Dat ligt anders voor de buitengerechtelijke incassokosten van € 907,92. Deze zijn wel in redelijkheid gemaakt. [gedaagde] is door zowel Colink als de incassogemachtigde meerdere keren aangemaand en niet tot betaling overgegaan. Colink had geen andere mogelijkheid meer dan de vordering uit handen te geven aan de incassogemachtigde. De oudste factuur die door Colink wordt gevorderd dateert van ver voor het inschakelen van de incassogemachtigde. De kantonrechter stelt vast dat Colink voldoende heeft gesteld en onderbouwd dat buitengerechtelijke incassowerkzaamheden zijn verricht. Het gevorderde bedrag aan buitengerechtelijke incassokosten komt overeen met het in het Besluit bepaalde tarief en zal worden toegewezen.
4.6.
Ten aanzien van de mede gevorderde wettelijke handelsrente overweegt de kantonrechter het volgende. [gedaagde] heeft de toepasselijkheid van de Algemene Voorwaarden (versie 2.01) en de daarin genoemde betalingstermijn van 21 dagen betwist. Ter zitting is gebleken dat uit de overeenkomst van 17 april 2018 blijkt dat niet versie 2.01 van toepassing is verklaard zoals Colink stelt, maar versie 1.02, waarin een betalingstermijn van 30 dagen is opgenomen. Colink heeft, gelet op het verweer van [gedaagde] , onvoldoende onderbouwd dat partijen versie 2.01 zijn overeengekomen. Dit betekent eveneens dat niet gebleken is dat partijen een betalingstermijn van 21 dagen zijn overeengekomen. De conclusie is dan ook dat een betalingstermijn van 30 dagen na ontvangst van de factuur geldt.

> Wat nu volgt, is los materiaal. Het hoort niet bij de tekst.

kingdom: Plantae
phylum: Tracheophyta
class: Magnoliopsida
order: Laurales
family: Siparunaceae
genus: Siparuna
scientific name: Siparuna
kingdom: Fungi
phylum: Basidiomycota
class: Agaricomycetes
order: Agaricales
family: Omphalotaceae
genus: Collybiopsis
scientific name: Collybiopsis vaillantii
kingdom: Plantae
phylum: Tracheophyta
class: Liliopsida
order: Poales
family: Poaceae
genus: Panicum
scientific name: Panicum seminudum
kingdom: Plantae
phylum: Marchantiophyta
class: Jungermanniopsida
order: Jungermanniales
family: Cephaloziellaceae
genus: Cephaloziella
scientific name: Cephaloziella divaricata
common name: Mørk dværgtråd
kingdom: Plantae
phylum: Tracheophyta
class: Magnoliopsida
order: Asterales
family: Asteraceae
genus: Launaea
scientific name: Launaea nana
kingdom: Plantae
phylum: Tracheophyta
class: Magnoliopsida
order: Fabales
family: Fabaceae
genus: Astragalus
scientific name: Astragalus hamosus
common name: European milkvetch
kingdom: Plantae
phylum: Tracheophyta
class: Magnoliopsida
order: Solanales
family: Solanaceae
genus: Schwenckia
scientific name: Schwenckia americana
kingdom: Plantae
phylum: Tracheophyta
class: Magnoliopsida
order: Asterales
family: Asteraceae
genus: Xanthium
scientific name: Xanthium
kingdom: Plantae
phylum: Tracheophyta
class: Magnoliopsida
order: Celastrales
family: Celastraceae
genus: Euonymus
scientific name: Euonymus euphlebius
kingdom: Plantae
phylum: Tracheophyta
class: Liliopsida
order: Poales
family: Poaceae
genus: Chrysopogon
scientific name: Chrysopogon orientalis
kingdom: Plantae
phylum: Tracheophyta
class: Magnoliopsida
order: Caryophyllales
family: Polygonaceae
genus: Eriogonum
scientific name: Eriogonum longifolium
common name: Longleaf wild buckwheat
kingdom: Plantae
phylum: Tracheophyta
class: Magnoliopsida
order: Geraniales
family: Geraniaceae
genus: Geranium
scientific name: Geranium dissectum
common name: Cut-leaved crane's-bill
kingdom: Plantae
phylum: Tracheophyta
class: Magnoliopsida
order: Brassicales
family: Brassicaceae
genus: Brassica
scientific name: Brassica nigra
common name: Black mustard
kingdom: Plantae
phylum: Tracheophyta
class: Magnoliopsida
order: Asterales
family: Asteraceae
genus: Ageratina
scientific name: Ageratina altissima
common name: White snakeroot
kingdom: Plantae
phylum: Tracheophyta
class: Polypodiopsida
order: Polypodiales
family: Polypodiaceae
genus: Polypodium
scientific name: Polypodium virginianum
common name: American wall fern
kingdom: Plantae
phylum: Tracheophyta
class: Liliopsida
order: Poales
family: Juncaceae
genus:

De kantonrechter wijst daarom de wettelijke handelsrente toe over de toe te wijzen bedragen vanaf de vervaldagen van de respectievelijke facturen met inachtneming van een betalingstermijn van 30 dagen.

5.De beslissing

De kantonrechter:
5.1.
veroordeelt [gedaagde] tot betaling aan Colink van € 6.982,46, te vermeerderen met de wettelijke handelsrente over € 6.074,54 vanaf de respectieve vervaldagen (30) van de facturen tot de dag van volledige betaling;
5.2.
veroordeelt Colink tot betaling van de proceskosten, die voor [gedaagde] worden vastgesteld op nihil;
5.3.
verklaart dit vonnis uitvoerbaar bij voorraad;
5.4.
wijst de vordering voor het overige af.
Dit vonnis is gewezen door mr. J.S. Reid en op bovengenoemde datum in het openbaar uitgesproken in aanwezigheid van de griffier.